Nesnelerin İnterneti (IoT), son dönemde oldukça büyük yol kat etti. Birbirleri ile iletişim kurabilen makineler fikri, insanların hayatında oldukça büyük yer kaplayan dijital uygulamaların geliştirilmesine olanak sağladı. IoT’nin sağladığı dijital uygulamalar arasında akıllı çiftlikler, akıllı ev otomasyonları ve birbiriyle iletişim kurabilen makineler örnek gösterilebilir.
Son dönemde yapılan bir araştırma ise IoT’nin daha hızlı çalışmasını sağlamak için yeni bir yöntem sunuyor
Geliştirilen yeni yöntemle birlikte IoT’nin kullanım alanı, uydu yoluyla elde edilen basit algoritmalar sayesinde çok daha yaygın hale gelecek.

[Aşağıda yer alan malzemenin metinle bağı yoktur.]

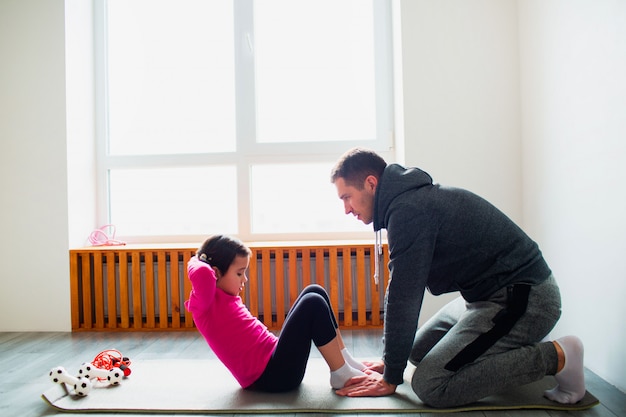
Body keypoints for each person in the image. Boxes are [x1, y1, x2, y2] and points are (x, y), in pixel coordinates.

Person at [329, 147, 585, 408]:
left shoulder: (409, 210)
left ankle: (559, 356)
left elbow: (403, 296)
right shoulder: (407, 203)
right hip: (484, 298)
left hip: (527, 298)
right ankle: (507, 344)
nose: (346, 209)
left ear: (371, 183)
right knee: (415, 352)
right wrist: (391, 360)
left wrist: (390, 377)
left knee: (430, 385)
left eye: (347, 197)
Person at [184, 234, 366, 392]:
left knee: (315, 291)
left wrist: (205, 258)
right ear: (215, 273)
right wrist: (199, 258)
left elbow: (206, 273)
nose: (244, 279)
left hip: (275, 359)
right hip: (272, 377)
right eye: (239, 273)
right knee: (313, 303)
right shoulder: (204, 304)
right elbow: (201, 273)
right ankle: (341, 374)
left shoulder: (222, 295)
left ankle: (345, 361)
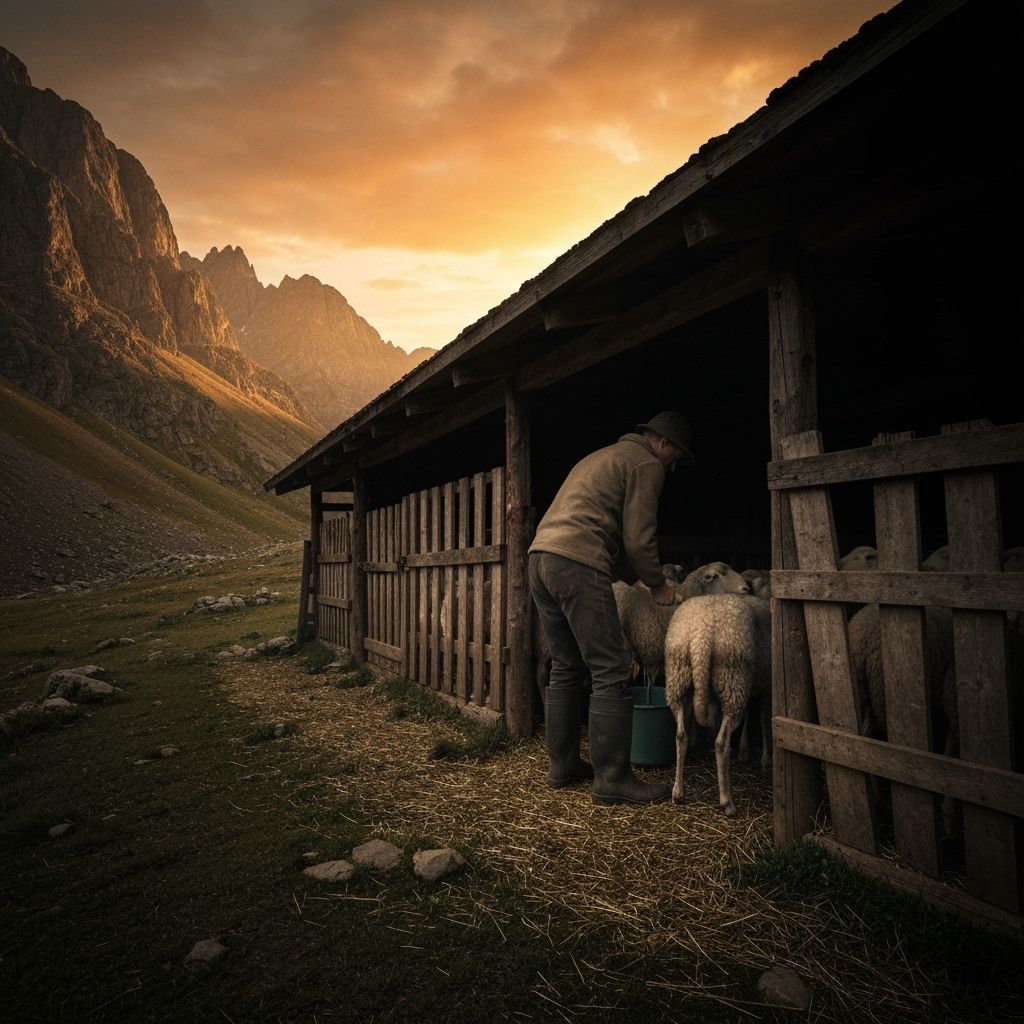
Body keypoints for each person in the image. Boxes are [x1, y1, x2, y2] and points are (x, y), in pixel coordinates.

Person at [528, 411, 694, 805]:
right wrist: (657, 585)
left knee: (567, 663)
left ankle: (563, 764)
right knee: (613, 666)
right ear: (664, 444)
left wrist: (633, 577)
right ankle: (613, 777)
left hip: (540, 558)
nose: (672, 468)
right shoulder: (645, 464)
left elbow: (614, 536)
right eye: (675, 458)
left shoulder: (602, 457)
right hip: (576, 561)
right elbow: (639, 539)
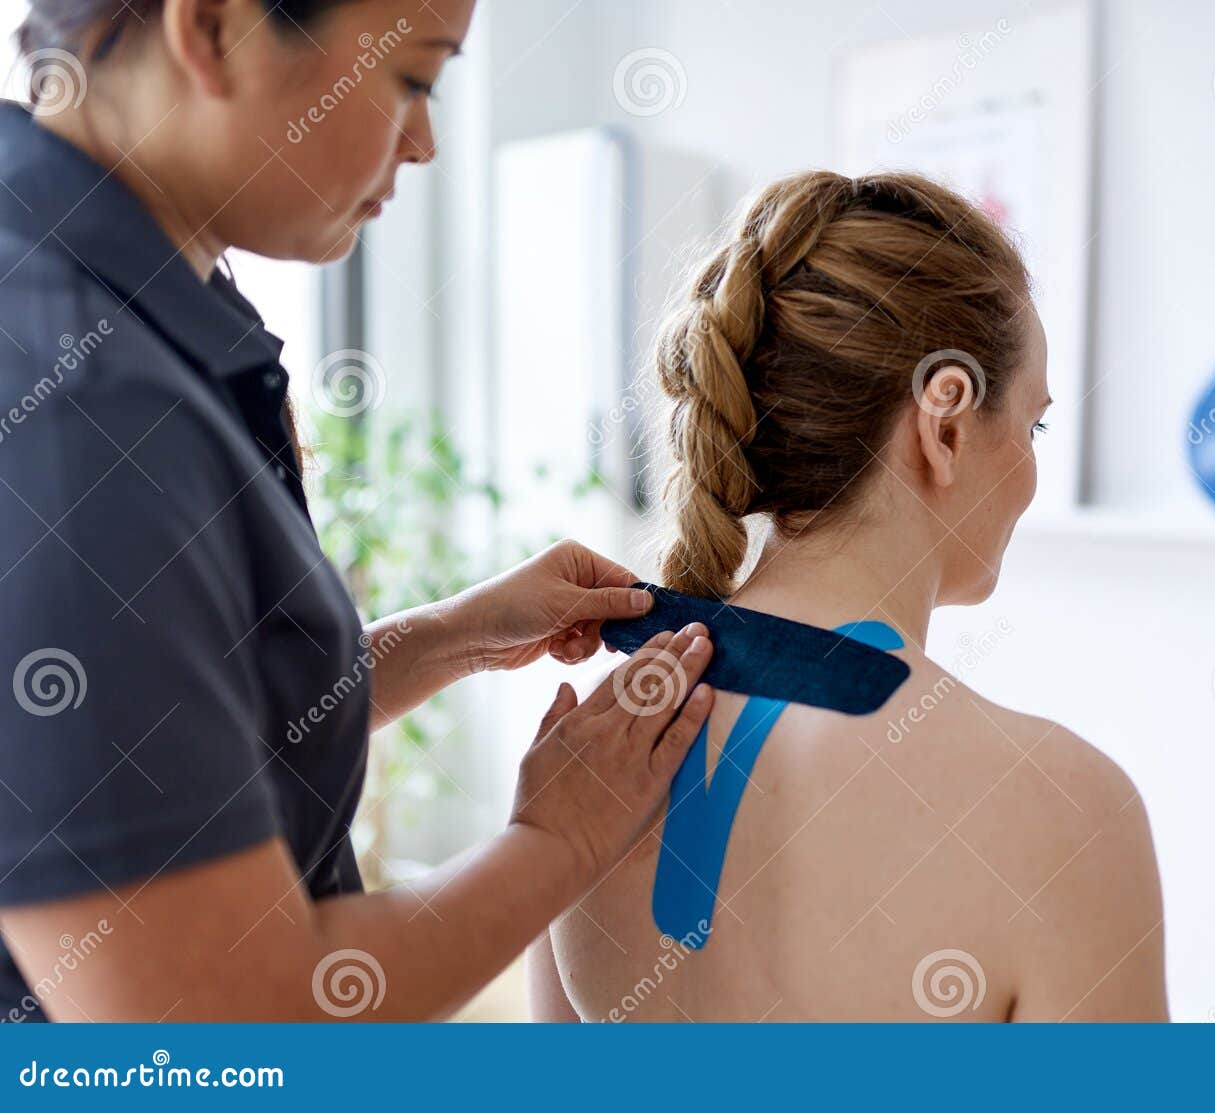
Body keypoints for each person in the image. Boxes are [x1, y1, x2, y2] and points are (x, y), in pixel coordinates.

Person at [0, 0, 714, 1022]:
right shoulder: (76, 410)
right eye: (414, 78)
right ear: (210, 29)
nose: (422, 144)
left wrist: (454, 637)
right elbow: (217, 1029)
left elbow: (165, 744)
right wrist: (561, 842)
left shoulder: (139, 316)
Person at [530, 171, 1169, 1022]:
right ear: (944, 426)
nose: (1031, 468)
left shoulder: (592, 760)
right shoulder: (1065, 814)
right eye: (1033, 424)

Uydularda yer alan ve iletişimi mümkün kılan sensörlerin sayısı oldukça fazla olabiliyor. Her bir sensör tek başına oldukça az oranda ve yavaş hızda veri taşıyor. Bu da genel veri trafiğininin oldukça büyük bir ölçekte etkilenmesine yol açıyor. Ancak bu sensörlerin sayısını azaltıp veri trafiğini artırmak bir çözüm değil. Çünkü sensörlerin sayısının azaltılması, elde edilen verilerin eksik kalmasına ve sistemin çökmesine bile sebep olabilir. Bu nedenle, M2M iletişiminin gerçekleşebilmesi için her bir sensöre ihtiyaç var. Tabii bu, maliyetin artmasına yol açıyor ve IoT’nin hızlı bir gelişim göstermesinin önüne geçiyor.
Bu sorunun üstesinden gelmek içinse 'çoklu rastgele erişim' adında bir sistem geliştirildi. Bu yeni sistem, sensörler arasındaki veri trafiğinin karışmasını önlemek yerine, verilerin dağınık bir biçimde alınmasını sağlıyor. Mesajı tek seferde belli bir sensöre ulaştırmak yerine, farklı sensörlere dağıtılan ilgili verilerin her biri toplanıyor ve birleştiriliyor. Böylece M2M iletişim süreci de büyük ölçüde hızlandırılmış oluyor.
Araştırmacılar, bu yeni sistemin oldukça mantıklı olduğunu ancak kullanıma sunulduğunda karşılaşabilecek sorunlara yönelik daha fazla test yapılması gerektiğini vurguluyor.